Davis, who has held command and staff positions in the active Army and Army Reserve, now oversees recruiting operations across the United States, Puerto Rico, the Virgin Islands, Guam, American Samoa and U.S. facilities in Germany and Asia.

“I really wish I could say I joined out of patriotic conviction,” said Davis, whose father served in the military for 24 years. “But I went off to college and I needed money.” She ended up joining ROTC.

“Quite honestly, I stayed in the military for greater than 30 years because of the professional and personal opportunities that I’ve had to grow and develop in the Army.” And she became closer to some of the members of her “Army family” than her own relatives.

“How did I get here? Mentors. Mentors are key and critical to getting here along the way,” she said. “A lot of sacrifices, lot of tears, lot of opportunities, lot of achievements, and a lot of accomplishments along the way. I would implore any woman to explore whatever options are available and don’t set yourself off from those options.”
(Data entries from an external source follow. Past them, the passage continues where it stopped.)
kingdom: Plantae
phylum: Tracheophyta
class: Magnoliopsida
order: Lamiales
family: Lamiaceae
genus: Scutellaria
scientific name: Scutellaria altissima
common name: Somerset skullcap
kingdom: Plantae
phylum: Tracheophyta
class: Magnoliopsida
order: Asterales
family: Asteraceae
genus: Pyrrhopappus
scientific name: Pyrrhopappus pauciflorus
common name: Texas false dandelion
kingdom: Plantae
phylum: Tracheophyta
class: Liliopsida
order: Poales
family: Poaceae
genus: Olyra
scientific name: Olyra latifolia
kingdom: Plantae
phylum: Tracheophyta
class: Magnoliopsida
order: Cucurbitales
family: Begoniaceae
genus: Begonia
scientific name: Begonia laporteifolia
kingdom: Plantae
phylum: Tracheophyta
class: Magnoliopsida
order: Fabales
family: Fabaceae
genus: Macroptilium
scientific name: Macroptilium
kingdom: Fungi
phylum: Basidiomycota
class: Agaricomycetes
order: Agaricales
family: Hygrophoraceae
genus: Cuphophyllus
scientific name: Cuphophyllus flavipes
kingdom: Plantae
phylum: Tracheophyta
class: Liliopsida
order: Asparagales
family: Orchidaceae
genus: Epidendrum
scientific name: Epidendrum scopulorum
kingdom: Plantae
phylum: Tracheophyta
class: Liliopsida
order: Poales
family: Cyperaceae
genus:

Davis referred to a 2012 report from Credit Suisse Research Institute, showing that companies with at least one woman on the board outperformed in share price performance those with no women on their board over the previous six years. The report, which analyzed the performance of nearly 2,400 companies, noted that those with at least one woman on the board also exhibited higher return on equity and higher valuations.

“So, I say to you that we are critical,” she said. “The data is there, the studies have been shown that if women are leaders in our organizations, we make our organizations better, thereby we can make our country a better place to be for not only us today but for the youth of tomorrow.”